PROBLEM — Up through the line that contains "Предложения ЧПУ от STAMO", retype the entries exactly, beginning at the very first line.

"""

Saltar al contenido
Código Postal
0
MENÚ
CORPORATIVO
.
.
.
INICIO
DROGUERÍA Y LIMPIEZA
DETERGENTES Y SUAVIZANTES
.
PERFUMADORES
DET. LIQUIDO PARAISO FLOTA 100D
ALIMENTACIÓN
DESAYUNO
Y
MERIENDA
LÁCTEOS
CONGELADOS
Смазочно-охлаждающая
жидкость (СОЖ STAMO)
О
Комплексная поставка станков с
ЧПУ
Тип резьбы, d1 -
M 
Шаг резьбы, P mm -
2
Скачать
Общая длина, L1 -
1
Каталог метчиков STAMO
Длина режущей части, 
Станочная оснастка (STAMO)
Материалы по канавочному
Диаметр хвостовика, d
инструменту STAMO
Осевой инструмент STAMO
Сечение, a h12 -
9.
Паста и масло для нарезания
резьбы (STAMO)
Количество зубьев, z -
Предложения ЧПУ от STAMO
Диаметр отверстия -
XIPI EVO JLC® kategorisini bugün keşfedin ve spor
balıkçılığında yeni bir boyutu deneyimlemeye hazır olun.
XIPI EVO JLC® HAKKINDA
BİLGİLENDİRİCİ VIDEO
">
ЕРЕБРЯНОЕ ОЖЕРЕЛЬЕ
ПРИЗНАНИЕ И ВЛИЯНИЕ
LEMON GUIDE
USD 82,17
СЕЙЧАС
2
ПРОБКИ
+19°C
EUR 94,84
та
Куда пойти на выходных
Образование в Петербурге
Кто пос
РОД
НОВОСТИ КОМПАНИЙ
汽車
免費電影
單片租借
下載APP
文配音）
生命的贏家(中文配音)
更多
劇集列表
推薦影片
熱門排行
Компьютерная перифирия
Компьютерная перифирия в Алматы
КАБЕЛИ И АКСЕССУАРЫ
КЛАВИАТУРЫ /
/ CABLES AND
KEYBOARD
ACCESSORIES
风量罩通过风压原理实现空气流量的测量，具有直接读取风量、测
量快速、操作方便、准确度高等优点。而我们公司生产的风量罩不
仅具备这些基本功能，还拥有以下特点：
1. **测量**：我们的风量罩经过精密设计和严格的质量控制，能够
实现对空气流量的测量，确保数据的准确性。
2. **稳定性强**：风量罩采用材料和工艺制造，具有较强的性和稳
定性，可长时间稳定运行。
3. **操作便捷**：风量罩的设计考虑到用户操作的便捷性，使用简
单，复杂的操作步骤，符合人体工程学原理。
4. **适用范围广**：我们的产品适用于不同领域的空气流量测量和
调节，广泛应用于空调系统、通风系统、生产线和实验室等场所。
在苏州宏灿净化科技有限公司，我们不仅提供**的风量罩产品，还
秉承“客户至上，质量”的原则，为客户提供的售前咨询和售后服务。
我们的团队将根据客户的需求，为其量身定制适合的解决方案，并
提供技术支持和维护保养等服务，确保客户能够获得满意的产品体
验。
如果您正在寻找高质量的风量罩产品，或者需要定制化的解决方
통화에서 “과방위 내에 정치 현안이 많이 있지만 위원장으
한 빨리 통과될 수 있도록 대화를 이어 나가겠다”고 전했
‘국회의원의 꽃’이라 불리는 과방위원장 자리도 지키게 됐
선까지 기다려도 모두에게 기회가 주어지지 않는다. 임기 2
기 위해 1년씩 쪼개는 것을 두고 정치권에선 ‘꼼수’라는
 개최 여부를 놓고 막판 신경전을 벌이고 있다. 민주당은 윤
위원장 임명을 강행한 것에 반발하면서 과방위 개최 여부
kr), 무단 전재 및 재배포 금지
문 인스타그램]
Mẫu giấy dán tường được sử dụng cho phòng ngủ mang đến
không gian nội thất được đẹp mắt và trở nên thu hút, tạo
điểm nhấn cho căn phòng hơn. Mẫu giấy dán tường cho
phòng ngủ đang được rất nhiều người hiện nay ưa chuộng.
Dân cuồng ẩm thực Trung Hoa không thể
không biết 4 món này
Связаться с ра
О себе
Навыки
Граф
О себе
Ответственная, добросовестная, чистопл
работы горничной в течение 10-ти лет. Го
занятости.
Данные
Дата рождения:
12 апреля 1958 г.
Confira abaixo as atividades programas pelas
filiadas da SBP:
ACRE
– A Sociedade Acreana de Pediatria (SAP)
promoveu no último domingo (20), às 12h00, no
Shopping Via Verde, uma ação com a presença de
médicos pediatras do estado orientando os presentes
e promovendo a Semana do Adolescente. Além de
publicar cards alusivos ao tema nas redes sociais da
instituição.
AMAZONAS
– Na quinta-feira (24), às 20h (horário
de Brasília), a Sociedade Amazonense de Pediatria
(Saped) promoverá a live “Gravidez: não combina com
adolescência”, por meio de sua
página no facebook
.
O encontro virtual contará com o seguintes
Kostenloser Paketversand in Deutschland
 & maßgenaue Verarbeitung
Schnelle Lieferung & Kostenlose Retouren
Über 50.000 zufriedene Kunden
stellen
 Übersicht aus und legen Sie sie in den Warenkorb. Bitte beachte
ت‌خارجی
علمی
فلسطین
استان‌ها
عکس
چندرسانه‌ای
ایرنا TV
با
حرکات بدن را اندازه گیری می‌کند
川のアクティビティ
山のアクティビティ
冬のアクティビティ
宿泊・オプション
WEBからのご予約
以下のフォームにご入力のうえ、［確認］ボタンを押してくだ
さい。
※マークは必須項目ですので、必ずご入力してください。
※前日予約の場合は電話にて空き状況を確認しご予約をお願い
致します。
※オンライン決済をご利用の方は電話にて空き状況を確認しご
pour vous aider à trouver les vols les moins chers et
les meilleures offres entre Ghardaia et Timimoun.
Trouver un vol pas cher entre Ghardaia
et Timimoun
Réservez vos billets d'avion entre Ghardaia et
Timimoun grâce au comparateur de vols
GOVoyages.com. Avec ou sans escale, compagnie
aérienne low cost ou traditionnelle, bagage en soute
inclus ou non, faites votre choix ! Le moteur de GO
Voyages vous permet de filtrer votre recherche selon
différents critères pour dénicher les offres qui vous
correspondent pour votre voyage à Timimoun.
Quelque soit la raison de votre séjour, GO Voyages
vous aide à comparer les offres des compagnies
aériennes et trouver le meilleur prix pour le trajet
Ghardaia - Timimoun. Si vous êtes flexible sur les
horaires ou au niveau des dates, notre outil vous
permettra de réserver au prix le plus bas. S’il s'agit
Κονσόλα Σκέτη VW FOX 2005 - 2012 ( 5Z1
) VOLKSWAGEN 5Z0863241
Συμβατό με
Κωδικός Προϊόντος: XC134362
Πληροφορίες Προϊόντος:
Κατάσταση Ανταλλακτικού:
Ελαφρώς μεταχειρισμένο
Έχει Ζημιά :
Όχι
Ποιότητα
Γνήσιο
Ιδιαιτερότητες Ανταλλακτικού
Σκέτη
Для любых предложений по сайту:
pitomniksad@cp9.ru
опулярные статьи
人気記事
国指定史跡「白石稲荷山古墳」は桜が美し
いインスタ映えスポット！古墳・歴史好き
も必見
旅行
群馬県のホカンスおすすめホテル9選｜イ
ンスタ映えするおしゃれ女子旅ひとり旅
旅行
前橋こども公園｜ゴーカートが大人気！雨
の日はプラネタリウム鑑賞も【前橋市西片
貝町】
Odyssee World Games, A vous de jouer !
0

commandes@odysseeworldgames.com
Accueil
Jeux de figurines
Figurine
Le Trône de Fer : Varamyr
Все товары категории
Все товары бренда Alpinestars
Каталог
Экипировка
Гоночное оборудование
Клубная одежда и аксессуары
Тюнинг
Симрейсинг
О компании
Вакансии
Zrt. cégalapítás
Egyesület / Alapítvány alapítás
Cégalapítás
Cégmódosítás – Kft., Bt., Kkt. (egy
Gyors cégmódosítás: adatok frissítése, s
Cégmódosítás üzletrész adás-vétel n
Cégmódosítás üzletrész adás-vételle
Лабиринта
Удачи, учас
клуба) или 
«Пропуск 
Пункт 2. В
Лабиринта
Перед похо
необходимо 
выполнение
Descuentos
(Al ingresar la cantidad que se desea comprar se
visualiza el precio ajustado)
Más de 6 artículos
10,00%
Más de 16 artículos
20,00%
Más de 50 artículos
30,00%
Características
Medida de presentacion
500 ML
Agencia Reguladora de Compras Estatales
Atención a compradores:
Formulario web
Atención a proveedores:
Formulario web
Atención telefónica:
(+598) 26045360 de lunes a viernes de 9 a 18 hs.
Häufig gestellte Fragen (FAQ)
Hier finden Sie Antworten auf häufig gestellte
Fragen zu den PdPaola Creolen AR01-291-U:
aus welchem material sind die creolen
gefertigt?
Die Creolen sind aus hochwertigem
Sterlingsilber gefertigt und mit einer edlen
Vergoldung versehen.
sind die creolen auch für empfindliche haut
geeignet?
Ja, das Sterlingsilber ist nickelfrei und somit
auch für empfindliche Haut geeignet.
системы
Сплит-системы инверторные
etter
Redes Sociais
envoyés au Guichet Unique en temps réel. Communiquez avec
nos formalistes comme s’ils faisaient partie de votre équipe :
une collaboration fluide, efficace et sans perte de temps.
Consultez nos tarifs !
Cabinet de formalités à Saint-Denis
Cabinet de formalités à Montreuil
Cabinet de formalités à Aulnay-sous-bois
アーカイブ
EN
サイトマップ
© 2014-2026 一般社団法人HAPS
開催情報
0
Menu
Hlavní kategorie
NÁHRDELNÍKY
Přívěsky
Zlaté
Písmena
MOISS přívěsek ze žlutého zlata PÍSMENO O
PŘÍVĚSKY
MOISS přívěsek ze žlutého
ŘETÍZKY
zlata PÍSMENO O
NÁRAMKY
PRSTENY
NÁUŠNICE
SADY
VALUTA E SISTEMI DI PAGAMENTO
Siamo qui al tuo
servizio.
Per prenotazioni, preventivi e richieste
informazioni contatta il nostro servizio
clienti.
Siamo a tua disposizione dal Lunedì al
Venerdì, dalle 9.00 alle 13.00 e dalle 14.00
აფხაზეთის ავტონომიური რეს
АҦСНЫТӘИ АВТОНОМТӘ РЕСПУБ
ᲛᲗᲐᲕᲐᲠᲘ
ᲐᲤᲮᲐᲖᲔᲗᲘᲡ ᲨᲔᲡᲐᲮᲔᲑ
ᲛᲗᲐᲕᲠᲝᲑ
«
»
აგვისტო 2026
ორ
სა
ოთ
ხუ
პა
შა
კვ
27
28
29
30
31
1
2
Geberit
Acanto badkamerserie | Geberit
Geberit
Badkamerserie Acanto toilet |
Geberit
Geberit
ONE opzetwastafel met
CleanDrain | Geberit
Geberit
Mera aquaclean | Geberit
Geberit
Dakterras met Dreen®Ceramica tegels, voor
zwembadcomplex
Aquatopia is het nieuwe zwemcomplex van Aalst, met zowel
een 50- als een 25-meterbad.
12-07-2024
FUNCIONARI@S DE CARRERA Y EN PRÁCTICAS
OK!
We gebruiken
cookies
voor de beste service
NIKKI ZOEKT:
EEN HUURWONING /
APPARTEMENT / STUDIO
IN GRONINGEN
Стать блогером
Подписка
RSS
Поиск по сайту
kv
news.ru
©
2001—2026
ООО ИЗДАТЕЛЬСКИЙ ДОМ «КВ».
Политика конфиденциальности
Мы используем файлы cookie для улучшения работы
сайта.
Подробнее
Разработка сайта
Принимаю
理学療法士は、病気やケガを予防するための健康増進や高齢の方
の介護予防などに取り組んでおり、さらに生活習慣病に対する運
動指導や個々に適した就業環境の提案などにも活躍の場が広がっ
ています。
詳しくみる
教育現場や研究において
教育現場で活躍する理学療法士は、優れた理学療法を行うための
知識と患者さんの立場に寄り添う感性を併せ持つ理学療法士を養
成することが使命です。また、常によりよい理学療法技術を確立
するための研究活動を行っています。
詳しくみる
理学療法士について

"""

RESPONSE TO THIS TASK —
Saltar al contenido
Código Postal
0
MENÚ
CORPORATIVO
.
.
.
INICIO
DROGUERÍA Y LIMPIEZA
DETERGENTES Y SUAVIZANTES
.
PERFUMADORES
DET. LIQUIDO PARAISO FLOTA 100D
ALIMENTACIÓN
DESAYUNO
Y
MERIENDA
LÁCTEOS
CONGELADOS
Смазочно-охлаждающая
жидкость (СОЖ STAMO)
О
Комплексная поставка станков с
ЧПУ
Тип резьбы, d1 -
M 
Шаг резьбы, P mm -
2
Скачать
Общая длина, L1 -
1
Каталог метчиков STAMO
Длина режущей части, 
Станочная оснастка (STAMO)
Материалы по канавочному
Диаметр хвостовика, d
инструменту STAMO
Осевой инструмент STAMO
Сечение, a h12 -
9.
Паста и масло для нарезания
резьбы (STAMO)
Количество зубьев, z -
Предложения ЧПУ от STAMO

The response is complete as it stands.